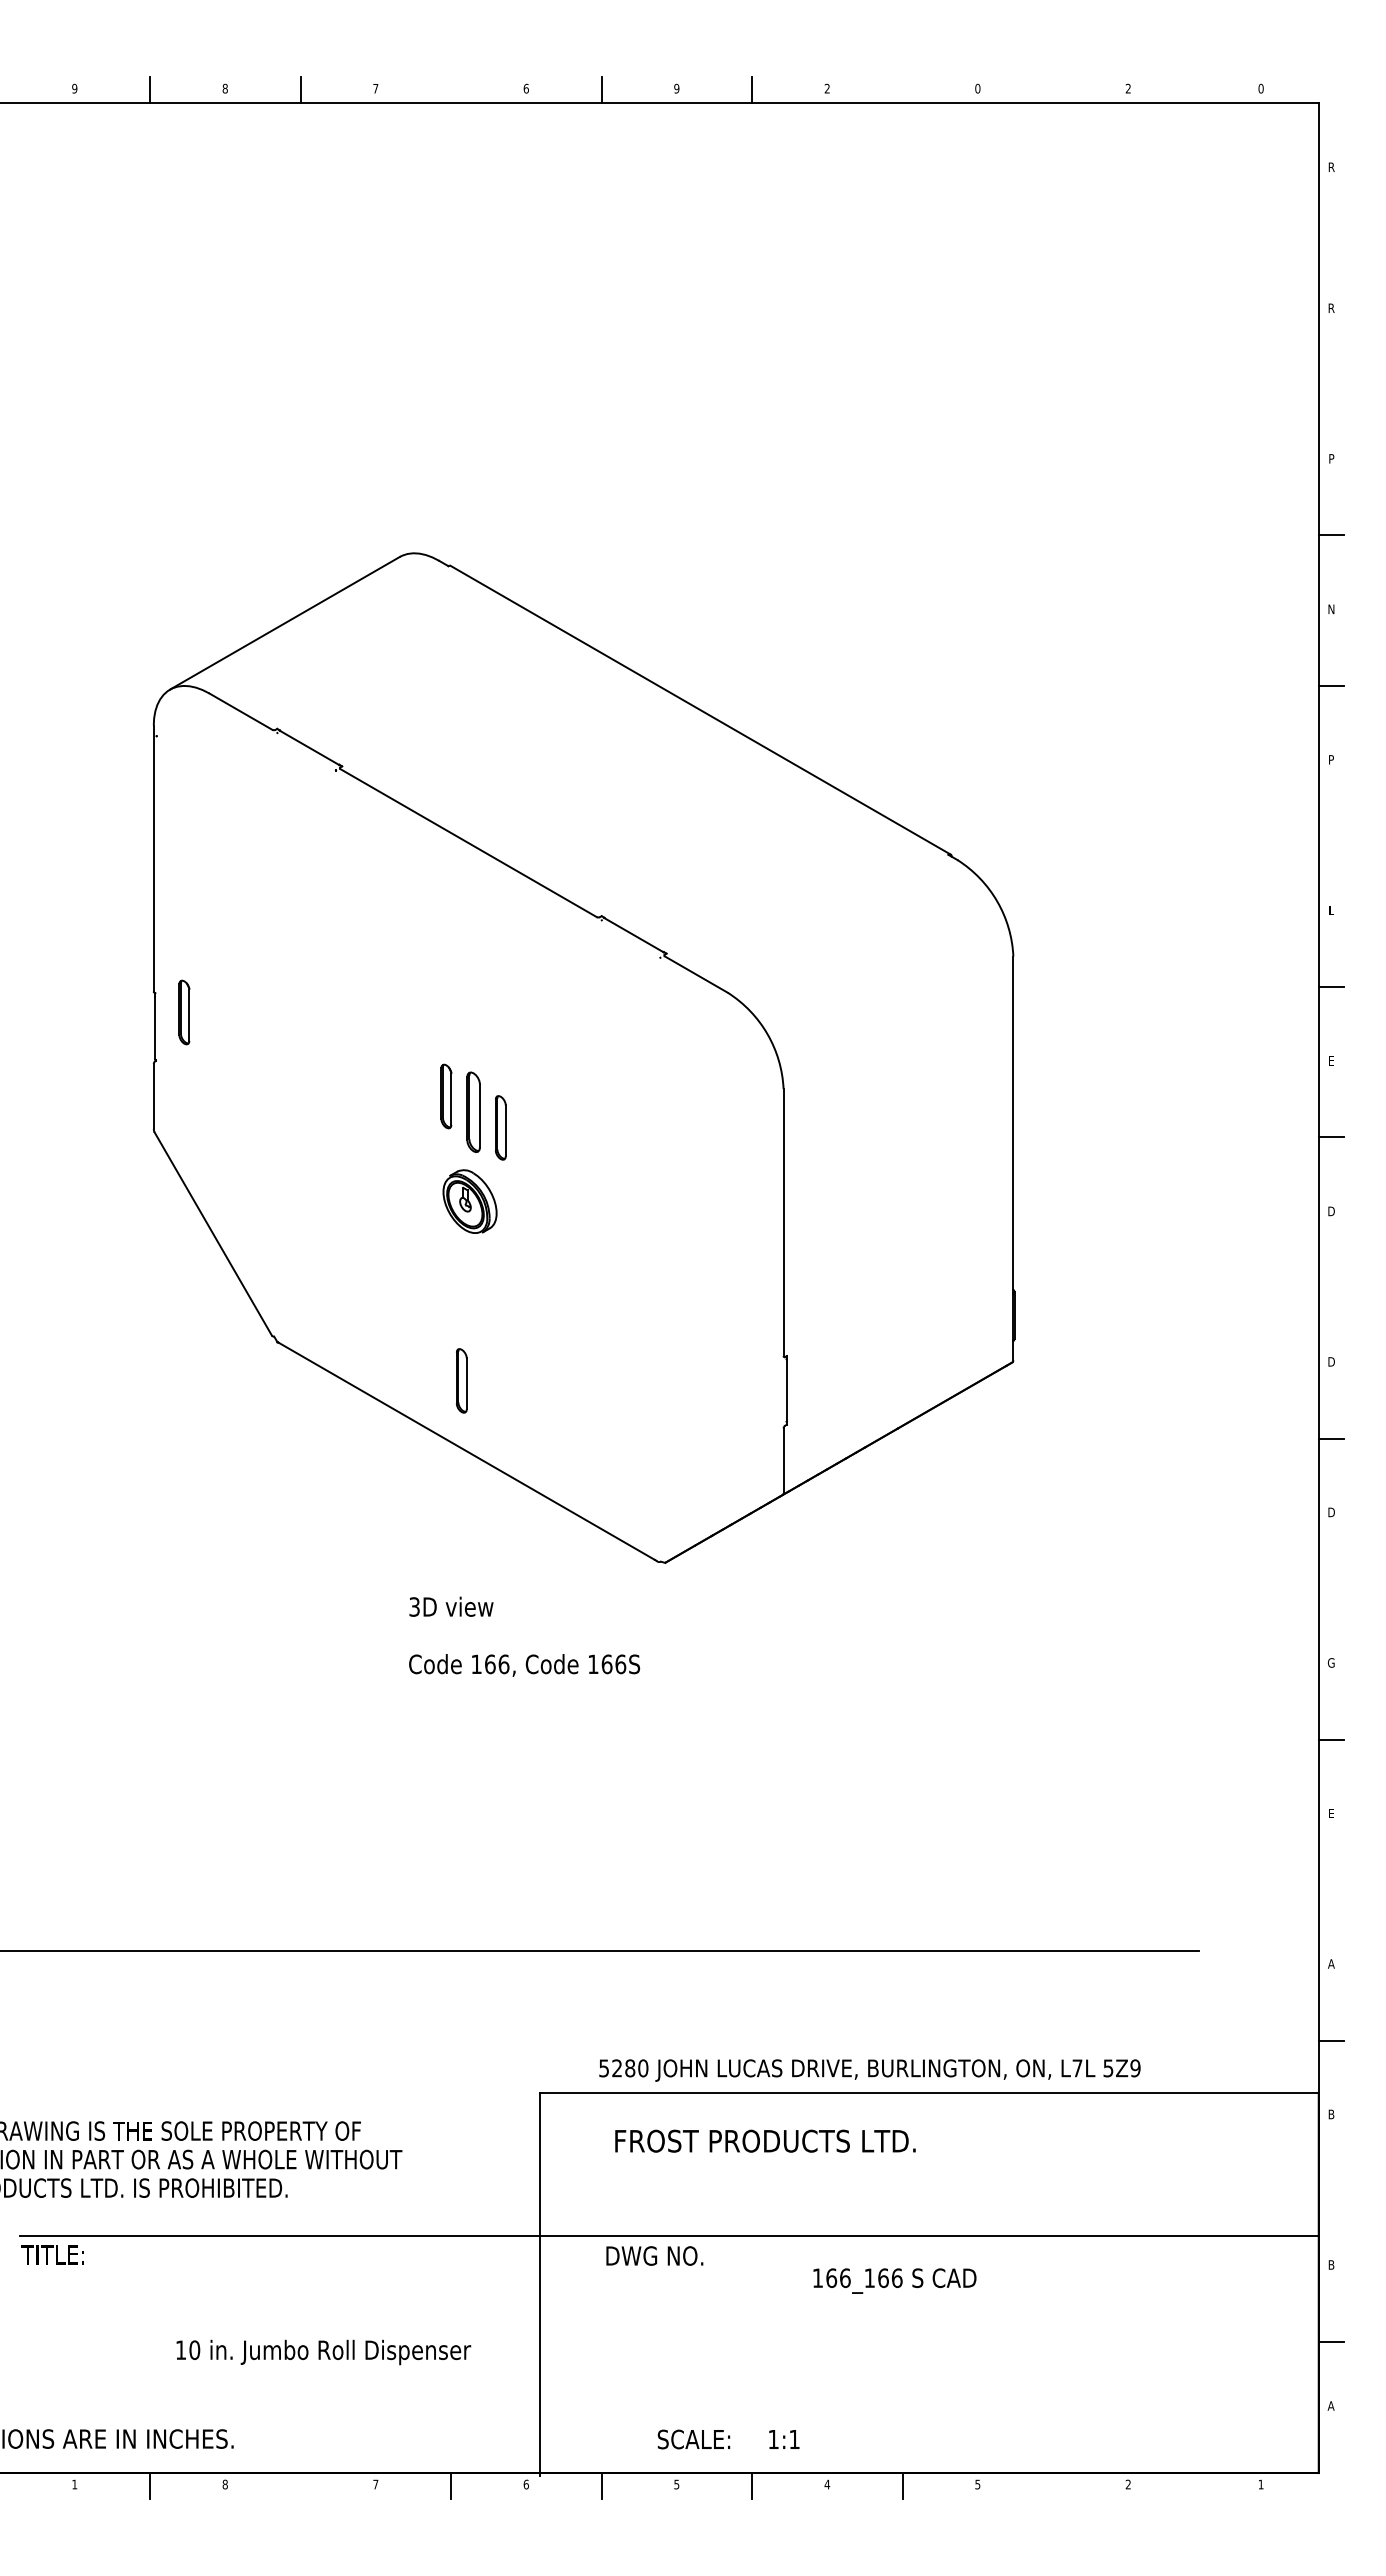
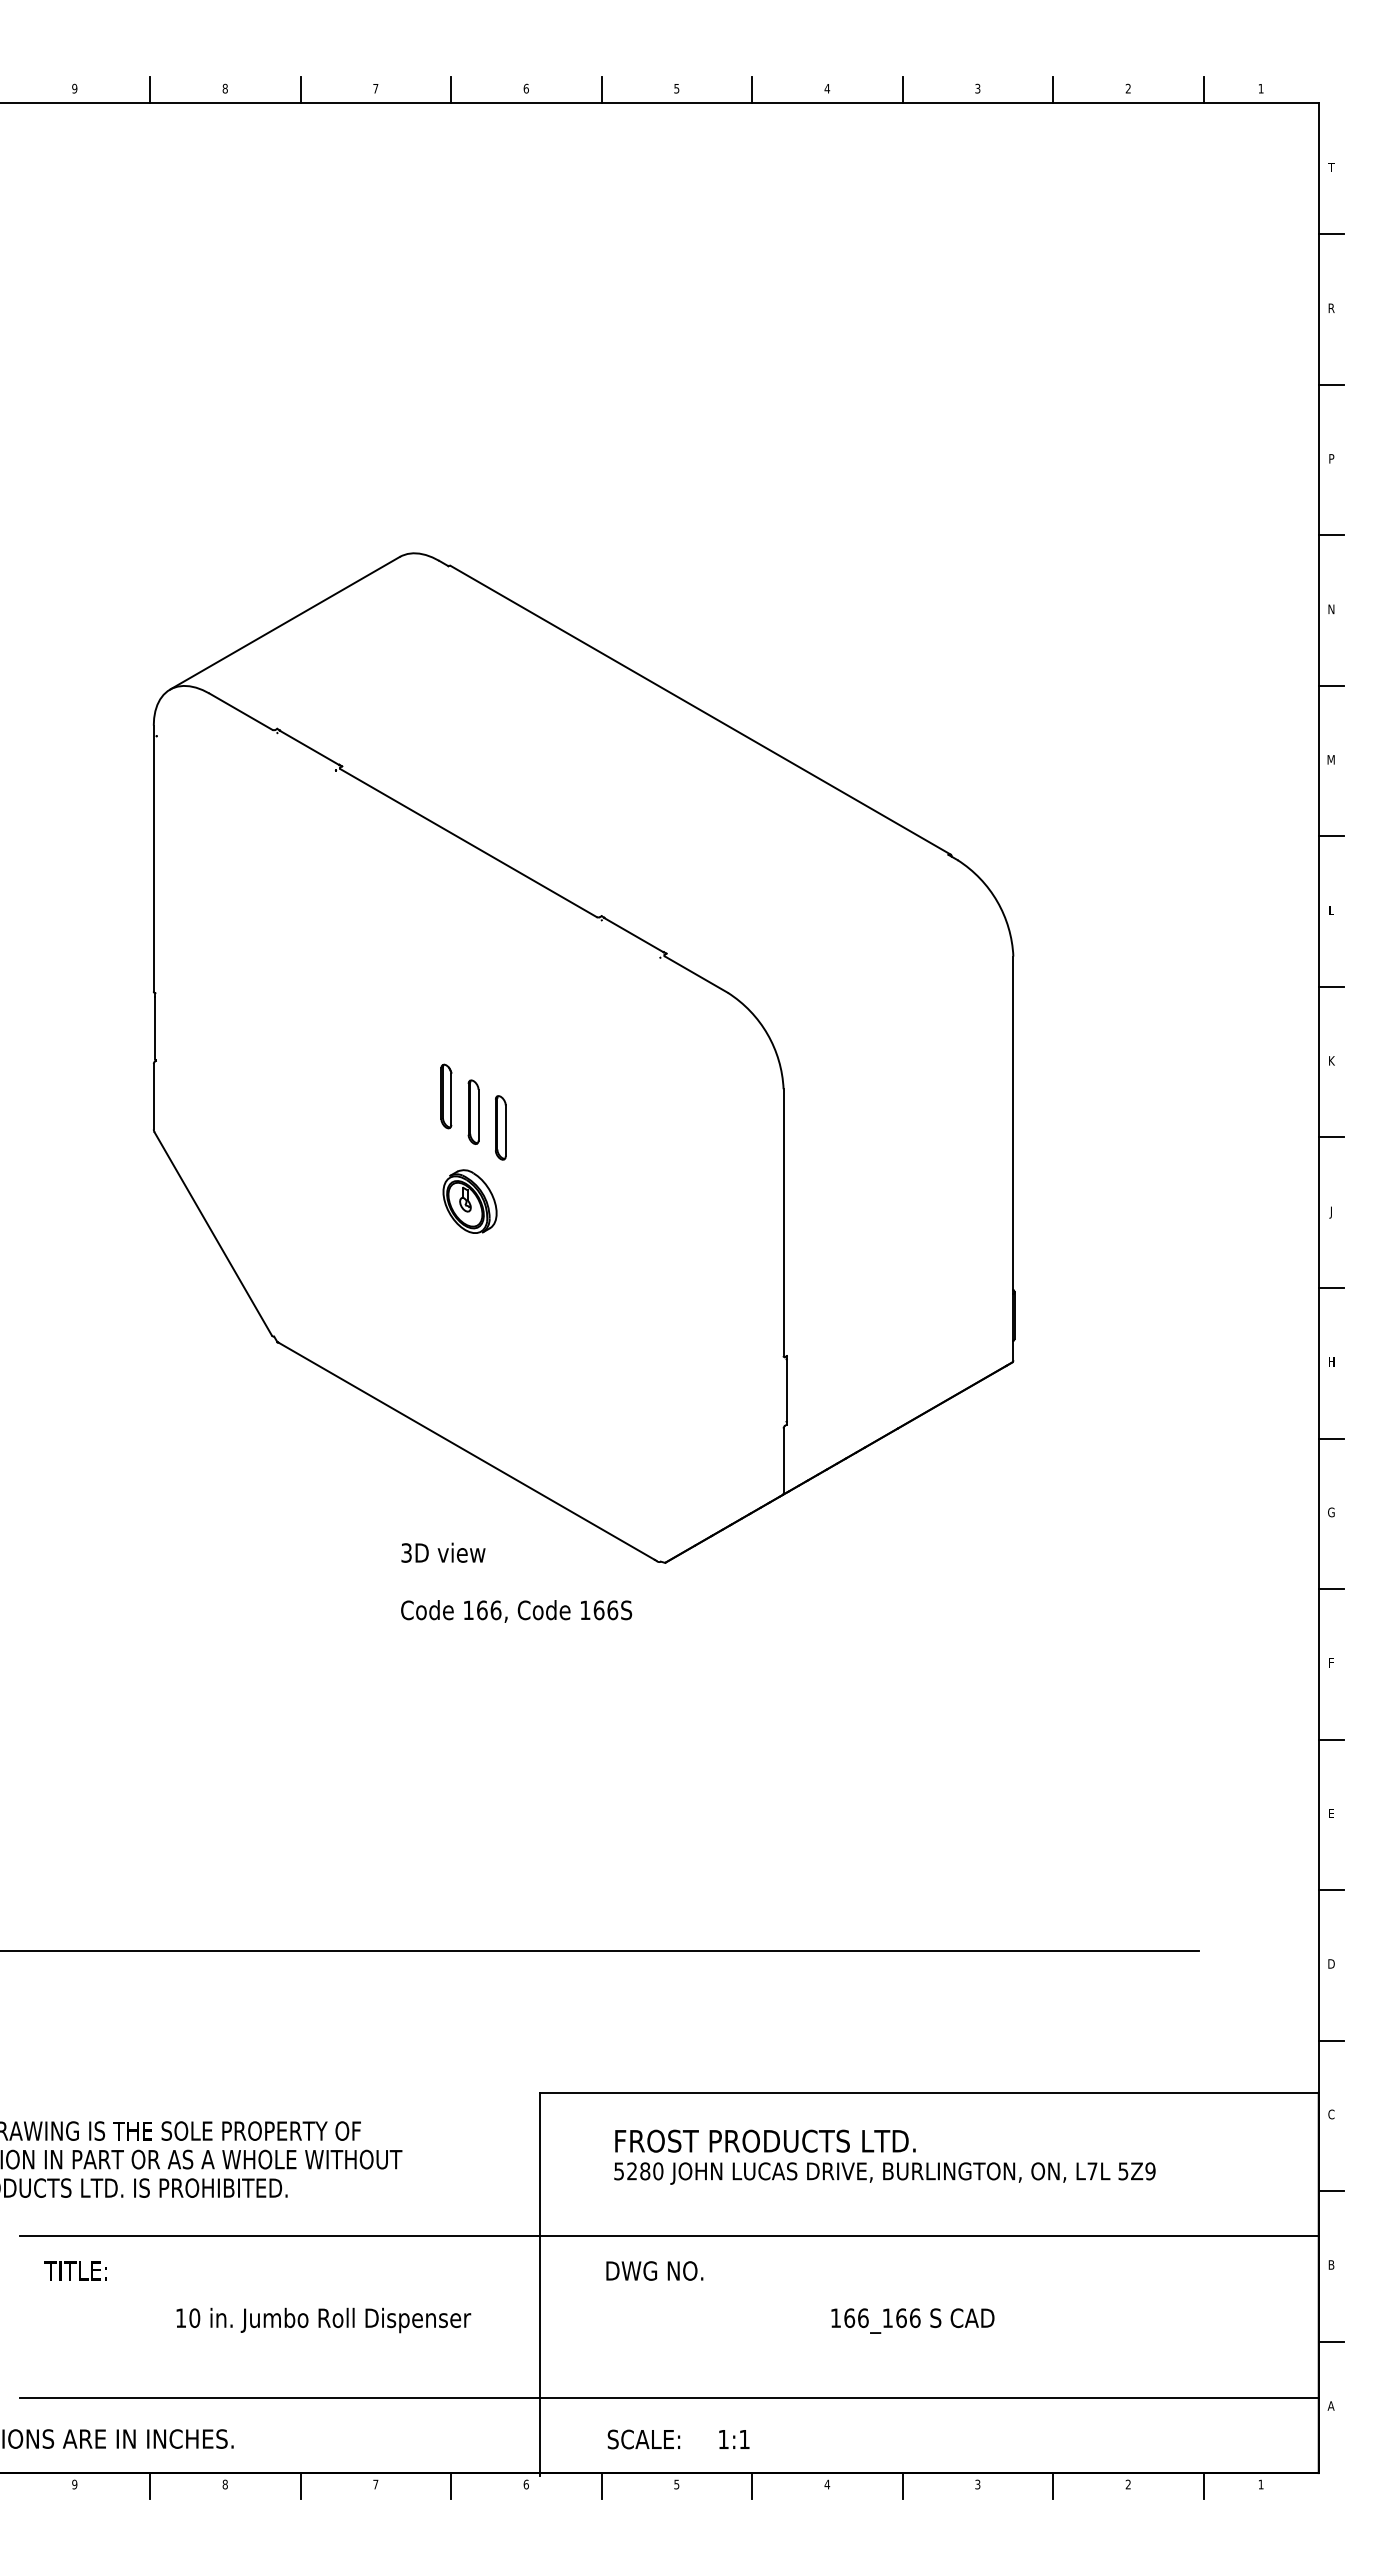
text at (676, 88): 9 -> 5
text at (827, 88): 2 -> 4
text at (977, 88): 0 -> 3
text at (1260, 88): 0 -> 1
line at (451, 89): none -> present
line at (902, 89): none -> present
line at (1053, 89): none -> present
line at (1203, 89): none -> present
text at (1331, 166): R -> T
line at (1331, 234): none -> present
line at (1331, 384): none -> present
text at (1330, 759): P -> M
line at (1331, 836): none -> present
part at (184, 1012): present -> none
text at (1331, 1060): E -> K
part at (473, 1111) size: 15x82 px -> 13x66 px
text at (1331, 1212): D -> J
line at (1331, 1287): none -> present
text at (1331, 1361): D -> H
part at (461, 1380): present -> none
text at (1331, 1512): D -> G
line at (1331, 1589): none -> present
text at (524, 1636) position: (524, 1636) -> (516, 1582)
text at (1330, 1662): G -> F
line at (1331, 1890): none -> present
text at (1331, 1963): A -> D
text at (869, 2070) position: (869, 2070) -> (884, 2173)
text at (1331, 2114): B -> C
line at (1331, 2191): none -> present
text at (52, 2254) position: (52, 2254) -> (75, 2270)
text at (654, 2255) position: (654, 2255) -> (654, 2270)
text at (894, 2280) position: (894, 2280) -> (912, 2320)
text at (323, 2352) position: (323, 2352) -> (323, 2320)
line at (669, 2397): none -> present
text at (728, 2439) position: (728, 2439) -> (678, 2439)
text at (977, 2483): 5 -> 3
text at (74, 2484): 1 -> 9
line at (300, 2485): none -> present
line at (1053, 2485): none -> present
line at (1203, 2485): none -> present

DIRECTIVE: Please lay out every line of the items above as a Markdown table with the columns Row and Difference, numbering the rows and skipping blank lines. Leave the pictures out of the table.

COMPLETED EXERCISE:
| Row | Difference |
|---|---|
| 1 | text at (676, 88): 9 -> 5 |
| 2 | text at (827, 88): 2 -> 4 |
| 3 | text at (977, 88): 0 -> 3 |
| 4 | text at (1260, 88): 0 -> 1 |
| 5 | line at (451, 89): none -> present |
| 6 | line at (902, 89): none -> present |
| 7 | line at (1053, 89): none -> present |
| 8 | line at (1203, 89): none -> present |
| 9 | text at (1331, 166): R -> T |
| 10 | line at (1331, 234): none -> present |
| 11 | line at (1331, 384): none -> present |
| 12 | text at (1330, 759): P -> M |
| 13 | line at (1331, 836): none -> present |
| 14 | part at (184, 1012): present -> none |
| 15 | text at (1331, 1060): E -> K |
| 16 | part at (473, 1111) size: 15x82 px -> 13x66 px |
| 17 | text at (1331, 1212): D -> J |
| 18 | line at (1331, 1287): none -> present |
| 19 | text at (1331, 1361): D -> H |
| 20 | part at (461, 1380): present -> none |
| 21 | text at (1331, 1512): D -> G |
| 22 | line at (1331, 1589): none -> present |
| 23 | text at (524, 1636) position: (524, 1636) -> (516, 1582) |
| 24 | text at (1330, 1662): G -> F |
| 25 | line at (1331, 1890): none -> present |
| 26 | text at (1331, 1963): A -> D |
| 27 | text at (869, 2070) position: (869, 2070) -> (884, 2173) |
| 28 | text at (1331, 2114): B -> C |
| 29 | line at (1331, 2191): none -> present |
| 30 | text at (52, 2254) position: (52, 2254) -> (75, 2270) |
| 31 | text at (654, 2255) position: (654, 2255) -> (654, 2270) |
| 32 | text at (894, 2280) position: (894, 2280) -> (912, 2320) |
| 33 | text at (323, 2352) position: (323, 2352) -> (323, 2320) |
| 34 | line at (669, 2397): none -> present |
| 35 | text at (728, 2439) position: (728, 2439) -> (678, 2439) |
| 36 | text at (977, 2483): 5 -> 3 |
| 37 | text at (74, 2484): 1 -> 9 |
| 38 | line at (300, 2485): none -> present |
| 39 | line at (1053, 2485): none -> present |
| 40 | line at (1203, 2485): none -> present |